• [WHAT IS BEING ASKED]
For every line below, restate it exactly and drop the images.
<<<<
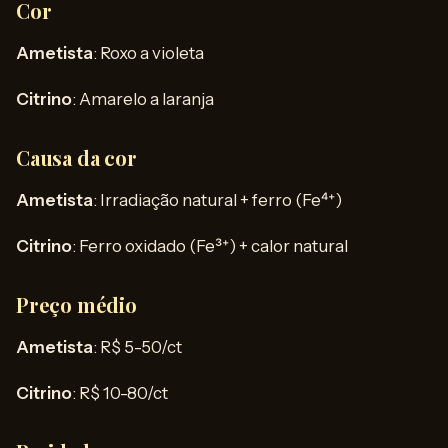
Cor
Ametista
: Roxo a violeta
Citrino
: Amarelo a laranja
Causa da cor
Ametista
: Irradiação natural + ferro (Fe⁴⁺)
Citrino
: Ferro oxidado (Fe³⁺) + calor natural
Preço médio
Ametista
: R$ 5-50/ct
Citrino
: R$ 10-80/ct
>>>>
• [SOLUTION]
Cor
Ametista
: Roxo a violeta
Citrino
: Amarelo a laranja
Causa da cor
Ametista
: Irradiação natural + ferro (Fe⁴⁺)
Citrino
: Ferro oxidado (Fe³⁺) + calor natural
Preço médio
Ametista
: R$ 5-50/ct
Citrino
: R$ 10-80/ct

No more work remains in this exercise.